───── Pasaje seleccionado ─────

León Viejo es uno de los asentamientos coloniales españoles más antiguos de América, considerado un enclave de inmenso potencial arqueológico y declarado Patrimonio de la Humanidad por la UNESCO en el año 2000.
Los españoles se asentaron en esta ciudad porque era una región rica y con una alta densidad de población y teniendo en cuenta las aspiraciones de expansión territorial, el lugar era apto para cumplir las funciones residenciales, gubernamentales, logísticas y religiosas que necesitaba el imperio en el siglo XVI.
La ciudad de León fue fundada en 1523 por Francisco Hernández de Córdoba a unos 30 km de su ubicación actual (León Viejo), pero después de que el volcán Momotombo erupcionase en 1610, ésta fue mudada a su ubicación actual, sobre el antiguo poblado indígena de Subtiaba.
Descripción y principales atractivos
Lo que queda de la segunda ciudad más antigua de Nicaragua fueron re-descubiertas en la década de los 60 ya que ésta quedó sepultada por las continuas expulsiones de ceniza y piedra volcánica.
Pasear por León Viejo es retroceder con la imaginación a la época colonial. Entre las ruinas visibles está la Catedral, la Casa Real de Fundición (sede del gobierno económico), el complejo eclesial de los Mercedarios (orden religiosa de gran poder) y algunas viviendas de los hombres más pudientes de la época o de gran importancia en la conquista de América, como es el caso de Hernando de Soto.
En sus ruinas podemos ver, como con tejas y ladrillos de barro, los españoles construyeron sus casas, de aproximadamente 7 metros de altura, con paredes de gran grosor en las bases, que disminuían hacia la altura del techo. Se cree que esta técnica era utilizada como aislante del calor y como protección ante los terremotos que sufría la zona.
En la actualidad, el sitio histórico de León Viejo, es una zona de referente cultural y natural del país que la mayoría de operadoras y viajeros incluyen en sus rutas turísticas. Debido a las excavaciones se sabe que la ciudad tenía un trazado en forma de cuadrícula, similar a casi todas las ciudades de Hispanoamérica de esa época y que contaba con tres monasterios: "La Merced", "San Pedro" y "San Francisco" ubicados en las calles principales de la ciudad y que estuvieron en función hasta aproximadamente 1560. De esos monasterios, el de La Merced ya ha sido encontrado en el extremo sur de las ruinas, así como el de San Pedro.

───── Datos mostrados ─────

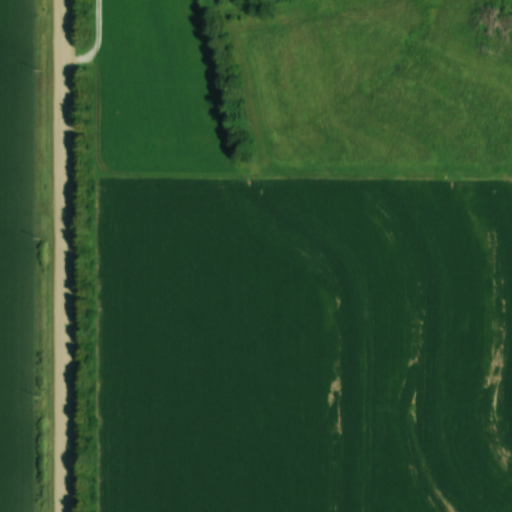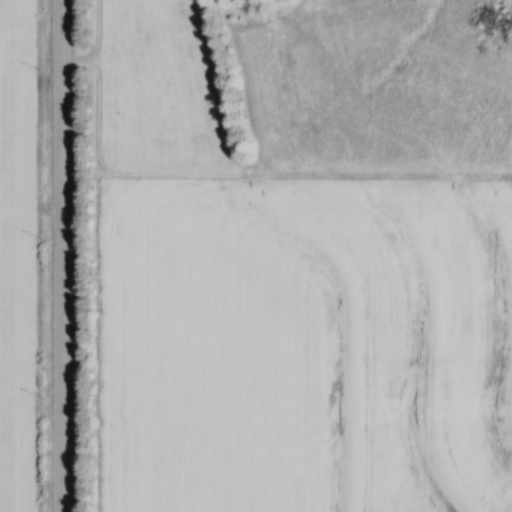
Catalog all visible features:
road: (62, 256)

─────

Tareas del ejercicio
1) ¿Puedes reproducir sin cambios la parte del texto sobre León Viejo que empieza con las palabras que contienen "León Viejo es uno" y termina con "el año 2000."?
2) ¿Cómo quedaría en forma de lista, con sus datos principales, el párrafo del texto sobre León Viejo que comienza con "Pasear por León Viejo es retroceder"?

Resultados del ejercicio
1)
León Viejo es uno de los asentamientos coloniales españoles más antiguos de América, considerado un enclave de inmenso potencial arqueológico y declarado Patrimonio de la Humanidad por la UNESCO en el año 2000.

2)
- Recorrer León Viejo permite imaginar la época colonial.
- Ruinas visibles:
  - la Catedral
  - la Casa Real de Fundición, sede del gobierno económico
  - el complejo eclesial de los Mercedarios, una orden religiosa de gran poder
  - algunas viviendas de hombres pudientes o importantes en la conquista de América, como Hernando de Soto